Job item — Reproduce the data from its start up to and including the line with "Hybrid architecture with", substituting "Classic RAG" for "Traditional RAG" and changing nothing else. Omit the pictures from your answer.

Material to process —
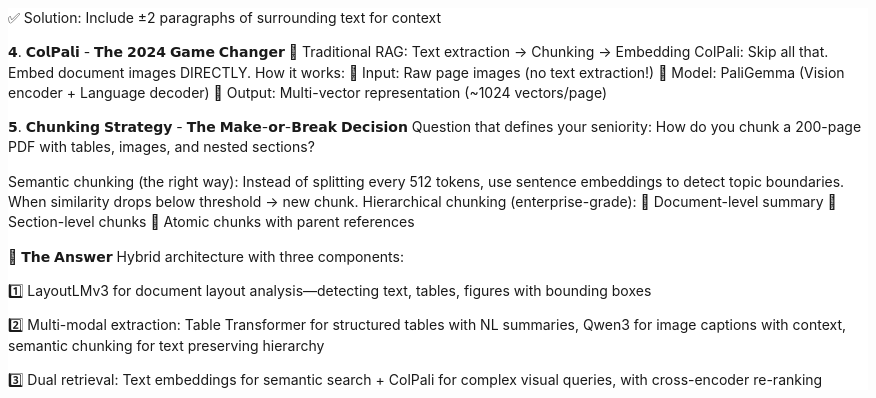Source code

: ✅ Solution: Include ±2 paragraphs of surrounding text for context

𝟰️. 𝗖𝗼𝗹𝗣𝗮𝗹𝗶 - 𝗧𝗵𝗲 𝟮𝟬𝟮𝟰 𝗚𝗮𝗺𝗲 𝗖𝗵𝗮𝗻𝗴𝗲𝗿 🚀
Traditional RAG: Text extraction → Chunking → Embedding
ColPali: Skip all that. Embed document images DIRECTLY.
How it works:
📸 Input: Raw page images (no text extraction!)
🧠 Model: PaliGemma (Vision encoder + Language decoder)
🎯 Output: Multi-vector representation (~1024 vectors/page)

𝟱️. 𝗖𝗵𝘂𝗻𝗸𝗶𝗻𝗴 𝗦𝘁𝗿𝗮𝘁𝗲𝗴𝘆 - 𝗧𝗵𝗲 𝗠𝗮𝗸𝗲-𝗼𝗿-𝗕𝗿𝗲𝗮𝗸 𝗗𝗲𝗰𝗶𝘀𝗶𝗼𝗻
Question that defines your seniority:
How do you chunk a 200-page PDF with tables, images, and nested sections?

Semantic chunking (the right way):
Instead of splitting every 512 tokens, use sentence embeddings to detect topic boundaries. When similarity drops below threshold → new chunk.
Hierarchical chunking (enterprise-grade):
🏢 Document-level summary
📂 Section-level chunks
📄 Atomic chunks with parent references

💬 𝗧𝗵𝗲 𝗔𝗻𝘀𝘄𝗲𝗿
 Hybrid architecture with three components:

1️⃣ LayoutLMv3 for document layout analysis—detecting text, tables, figures with bounding boxes

2️⃣ Multi-modal extraction: Table Transformer for structured tables with NL summaries, Qwen3 for image captions with context, semantic chunking for text preserving hierarchy

3️⃣ Dual retrieval: Text embeddings for semantic search + ColPali for complex visual queries, with cross-encoder re-ranking


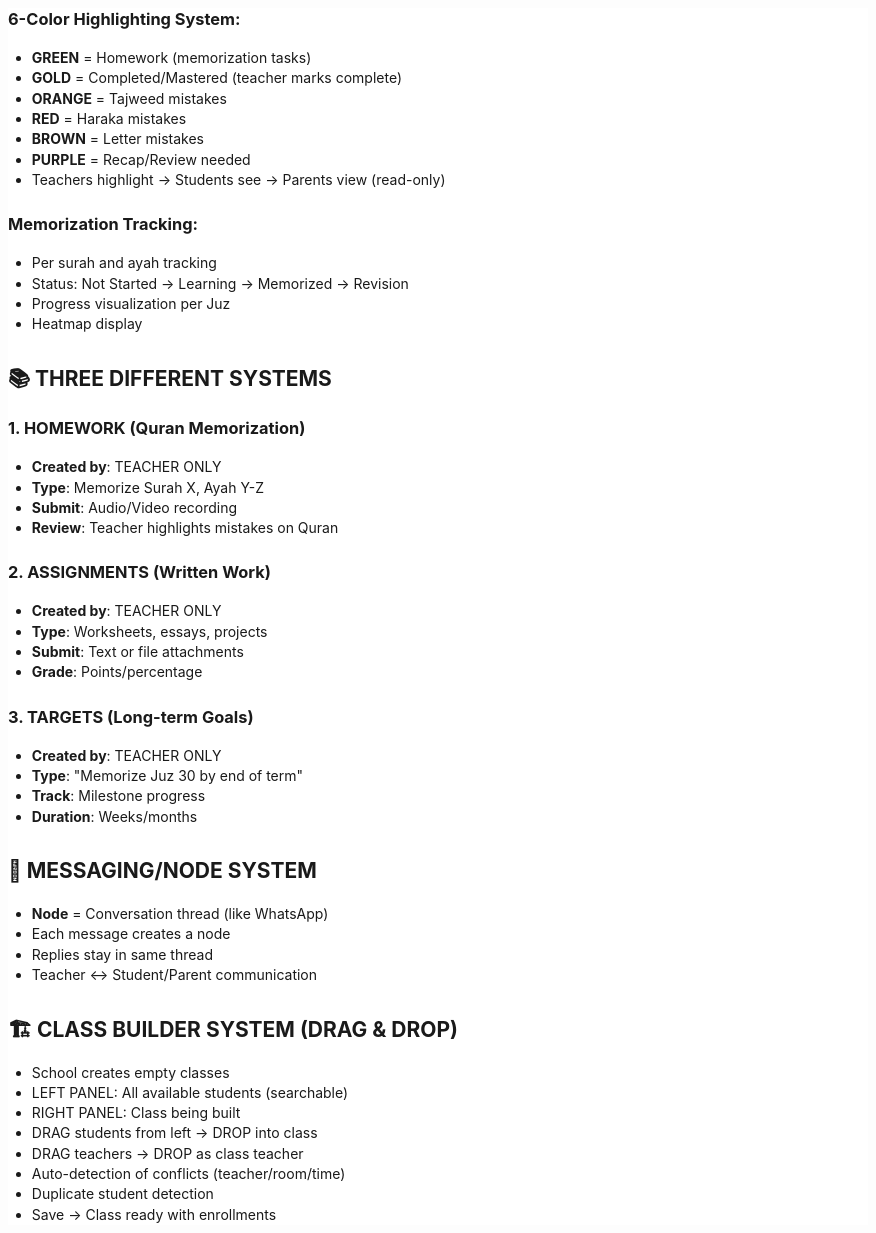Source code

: ### 6-Color Highlighting System:
- **GREEN** = Homework (memorization tasks)
- **GOLD** = Completed/Mastered (teacher marks complete)
- **ORANGE** = Tajweed mistakes
- **RED** = Haraka mistakes
- **BROWN** = Letter mistakes
- **PURPLE** = Recap/Review needed
- Teachers highlight → Students see → Parents view (read-only)

### Memorization Tracking:
- Per surah and ayah tracking
- Status: Not Started → Learning → Memorized → Revision
- Progress visualization per Juz
- Heatmap display

## 📚 THREE DIFFERENT SYSTEMS

### 1. HOMEWORK (Quran Memorization)
- **Created by**: TEACHER ONLY
- **Type**: Memorize Surah X, Ayah Y-Z
- **Submit**: Audio/Video recording
- **Review**: Teacher highlights mistakes on Quran

### 2. ASSIGNMENTS (Written Work)
- **Created by**: TEACHER ONLY
- **Type**: Worksheets, essays, projects
- **Submit**: Text or file attachments
- **Grade**: Points/percentage

### 3. TARGETS (Long-term Goals)
- **Created by**: TEACHER ONLY
- **Type**: "Memorize Juz 30 by end of term"
- **Track**: Milestone progress
- **Duration**: Weeks/months

## 💬 MESSAGING/NODE SYSTEM
- **Node** = Conversation thread (like WhatsApp)
- Each message creates a node
- Replies stay in same thread
- Teacher ↔ Student/Parent communication

## 🏗️ CLASS BUILDER SYSTEM (DRAG & DROP)
- School creates empty classes
- LEFT PANEL: All available students (searchable)
- RIGHT PANEL: Class being built
- DRAG students from left → DROP into class
- DRAG teachers → DROP as class teacher
- Auto-detection of conflicts (teacher/room/time)
- Duplicate student detection
- Save → Class ready with enrollments

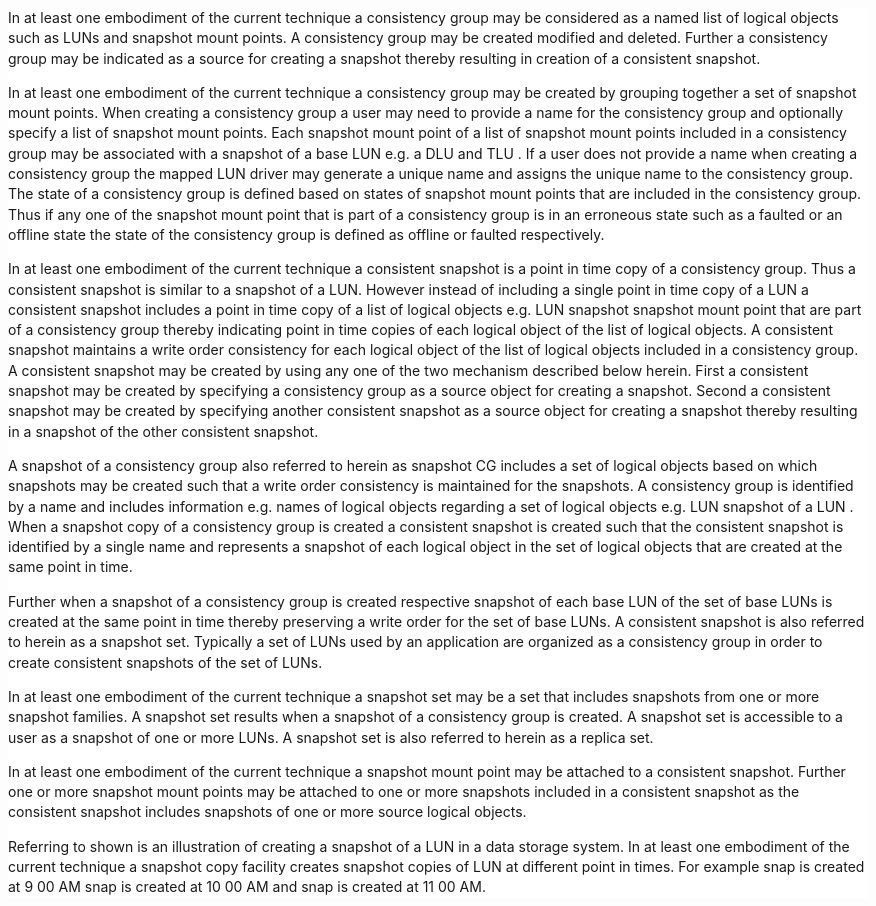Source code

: In at least one embodiment of the current technique a consistency group may be considered as a named list of logical objects such as LUNs and snapshot mount points. A consistency group may be created modified and deleted. Further a consistency group may be indicated as a source for creating a snapshot thereby resulting in creation of a consistent snapshot.

In at least one embodiment of the current technique a consistency group may be created by grouping together a set of snapshot mount points. When creating a consistency group a user may need to provide a name for the consistency group and optionally specify a list of snapshot mount points. Each snapshot mount point of a list of snapshot mount points included in a consistency group may be associated with a snapshot of a base LUN e.g. a DLU and TLU . If a user does not provide a name when creating a consistency group the mapped LUN driver may generate a unique name and assigns the unique name to the consistency group. The state of a consistency group is defined based on states of snapshot mount points that are included in the consistency group. Thus if any one of the snapshot mount point that is part of a consistency group is in an erroneous state such as a faulted or an offline state the state of the consistency group is defined as offline or faulted respectively.

In at least one embodiment of the current technique a consistent snapshot is a point in time copy of a consistency group. Thus a consistent snapshot is similar to a snapshot of a LUN. However instead of including a single point in time copy of a LUN a consistent snapshot includes a point in time copy of a list of logical objects e.g. LUN snapshot snapshot mount point that are part of a consistency group thereby indicating point in time copies of each logical object of the list of logical objects. A consistent snapshot maintains a write order consistency for each logical object of the list of logical objects included in a consistency group. A consistent snapshot may be created by using any one of the two mechanism described below herein. First a consistent snapshot may be created by specifying a consistency group as a source object for creating a snapshot. Second a consistent snapshot may be created by specifying another consistent snapshot as a source object for creating a snapshot thereby resulting in a snapshot of the other consistent snapshot.

A snapshot of a consistency group also referred to herein as snapshot CG includes a set of logical objects based on which snapshots may be created such that a write order consistency is maintained for the snapshots. A consistency group is identified by a name and includes information e.g. names of logical objects regarding a set of logical objects e.g. LUN snapshot of a LUN . When a snapshot copy of a consistency group is created a consistent snapshot is created such that the consistent snapshot is identified by a single name and represents a snapshot of each logical object in the set of logical objects that are created at the same point in time.

Further when a snapshot of a consistency group is created respective snapshot of each base LUN of the set of base LUNs is created at the same point in time thereby preserving a write order for the set of base LUNs. A consistent snapshot is also referred to herein as a snapshot set. Typically a set of LUNs used by an application are organized as a consistency group in order to create consistent snapshots of the set of LUNs.

In at least one embodiment of the current technique a snapshot set may be a set that includes snapshots from one or more snapshot families. A snapshot set results when a snapshot of a consistency group is created. A snapshot set is accessible to a user as a snapshot of one or more LUNs. A snapshot set is also referred to herein as a replica set.

In at least one embodiment of the current technique a snapshot mount point may be attached to a consistent snapshot. Further one or more snapshot mount points may be attached to one or more snapshots included in a consistent snapshot as the consistent snapshot includes snapshots of one or more source logical objects.

Referring to shown is an illustration of creating a snapshot of a LUN in a data storage system. In at least one embodiment of the current technique a snapshot copy facility creates snapshot copies of LUN at different point in times. For example snap is created at 9 00 AM snap is created at 10 00 AM and snap is created at 11 00 AM.
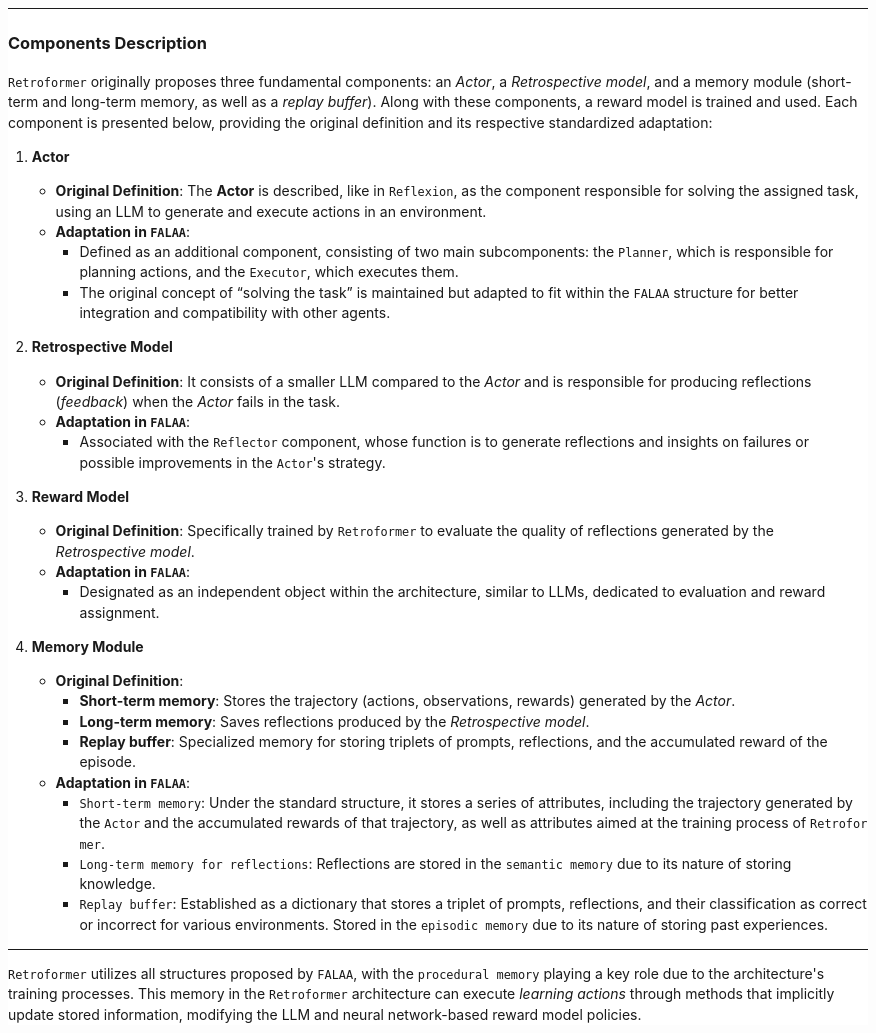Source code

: 
---

### Components Description
`Retroformer` originally proposes three fundamental components: an *Actor*, a *Retrospective model*, and a memory module (short-term and long-term memory, as well as a *replay buffer*). Along with these components, a reward model is trained and used. Each component is presented below, providing the original definition and its respective standardized adaptation:

1. **Actor**
   - **Original Definition**: The **Actor** is described, like in `Reflexion`, as the component responsible for solving the assigned task, using an LLM to generate and execute actions in an environment.
   - **Adaptation in `FALAA`**:
     - Defined as an additional component, consisting of two main subcomponents: the `Planner`, which is responsible for planning actions, and the `Executor`, which executes them.
     - The original concept of “solving the task” is maintained but adapted to fit within the `FALAA` structure for better integration and compatibility with other agents.

2. **Retrospective Model**
   - **Original Definition**: It consists of a smaller LLM compared to the *Actor* and is responsible for producing reflections (*feedback*) when the *Actor* fails in the task.
   - **Adaptation in `FALAA`**:
     - Associated with the `Reflector` component, whose function is to generate reflections and insights on failures or possible improvements in the `Actor`'s strategy.

3. **Reward Model**
   - **Original Definition**: Specifically trained by `Retroformer` to evaluate the quality of reflections generated by the *Retrospective model*.
   - **Adaptation in `FALAA`**:
     - Designated as an independent object within the architecture, similar to LLMs, dedicated to evaluation and reward assignment.

4. **Memory Module**
   - **Original Definition**:
     - **Short-term memory**: Stores the trajectory (actions, observations, rewards) generated by the *Actor*.
     - **Long-term memory**: Saves reflections produced by the *Retrospective model*.
     - **Replay buffer**: Specialized memory for storing triplets of prompts, reflections, and the accumulated reward of the episode.
   - **Adaptation in `FALAA`**:
     - `Short-term memory`: Under the standard structure, it stores a series of attributes, including the trajectory generated by the `Actor` and the accumulated rewards of that trajectory, as well as attributes aimed at the training process of `Retroformer`.
     - `Long-term memory for reflections`: Reflections are stored in the `semantic memory` due to its nature of storing knowledge.
     - `Replay buffer`: Established as a dictionary that stores a triplet of prompts, reflections, and their classification as correct or incorrect for various environments. Stored in the `episodic memory` due to its nature of storing past experiences.

---

`Retroformer` utilizes all structures proposed by `FALAA`, with the `procedural memory` playing a key role due to the architecture's training processes. This memory in the `Retroformer` architecture can execute *learning actions* through methods that implicitly update stored information, modifying the LLM and neural network-based reward model policies.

Expected output —
Source code

: ✅ Solution: Include ±2 paragraphs of surrounding text for context

𝟰️. 𝗖𝗼𝗹𝗣𝗮𝗹𝗶 - 𝗧𝗵𝗲 𝟮𝟬𝟮𝟰 𝗚𝗮𝗺𝗲 𝗖𝗵𝗮𝗻𝗴𝗲𝗿 🚀
Classic RAG: Text extraction → Chunking → Embedding
ColPali: Skip all that. Embed document images DIRECTLY.
How it works:
📸 Input: Raw page images (no text extraction!)
🧠 Model: PaliGemma (Vision encoder + Language decoder)
🎯 Output: Multi-vector representation (~1024 vectors/page)

𝟱️. 𝗖𝗵𝘂𝗻𝗸𝗶𝗻𝗴 𝗦𝘁𝗿𝗮𝘁𝗲𝗴𝘆 - 𝗧𝗵𝗲 𝗠𝗮𝗸𝗲-𝗼𝗿-𝗕𝗿𝗲𝗮𝗸 𝗗𝗲𝗰𝗶𝘀𝗶𝗼𝗻
Question that defines your seniority:
How do you chunk a 200-page PDF with tables, images, and nested sections?

Semantic chunking (the right way):
Instead of splitting every 512 tokens, use sentence embeddings to detect topic boundaries. When similarity drops below threshold → new chunk.
Hierarchical chunking (enterprise-grade):
🏢 Document-level summary
📂 Section-level chunks
📄 Atomic chunks with parent references

💬 𝗧𝗵𝗲 𝗔𝗻𝘀𝘄𝗲𝗿
 Hybrid architecture with three components:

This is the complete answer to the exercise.